# Newbie looking for information



## a10thunder (Nov 2, 2005)

I am trying to figure out if and how I can set up my own FTA receiver system. I currently have Dish Network and I want to switch back to cable. I got Dish to watch their Taiwanese ETTV package. However, I am pretty unhappy with Dish due to lack of HDTV programming and crappy DVR. 

I am totally clueless about the FTA world. I just know that the ETTV package I want to receive is on Ku-Band and transmitted by the JCSTAR satellite. Are there any websites out there that can explain FTA setup for a total beginner? Thanks.


----------



## FTA Michael (Jul 21, 2002)

I always recommend Global Communications' great FTA/DBS/MPEG-2 overview at http://www.global-cm.net/mpeg2central.html .

For the particulars you mention, you'll need a lot of stuff. According to LyngSat, ETTV is broadcast from JCSAT 3 and Telstar 10. Telstar 10 serves it up as a pay service to China. If you really want it from JCSAT (is that your "JCSTAR"?), you'll need a big C-band dish; 4-digit frequencies are C-band, and 5-digits are Ku-band.

Even more difficult, you'll need a home on the other side of the world from Virginia. JCSAT 3 is at 128 degrees _East_, and the transponder with ETTV uses its Asia beam, shown on the satellite footprint map: http://www.jsat.net/site/satellite/jcsat3/index_e.html .

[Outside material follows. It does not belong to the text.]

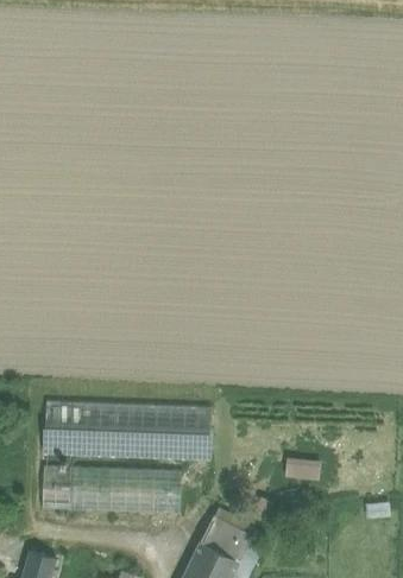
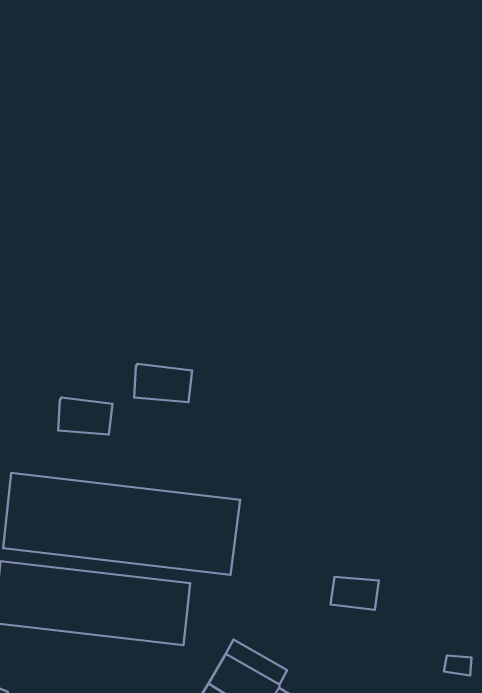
building: none -> [134,364,192,402]
building: none -> [58,398,113,435]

In sum, there are a lot of fun reasons to get a FTA system going, but at present, ETTV doesn't appear to be one of them. Maybe if you poke around the Global channel list, you might find some other channels you like.


----------



## a10thunder (Nov 2, 2005)

Thank you for the info carload, I've searched aimlessly for days for the information that you have just given me. It sounds like I have to stick with Dish Network for now.


----------



## KingLoop (Mar 3, 2005)

You could keep all of your ET channels for $27/mth and switch to cable for all of your domestic channels and of course you could get all of the voom channels too, this is of course providing you own your Dish Network equipment.


----------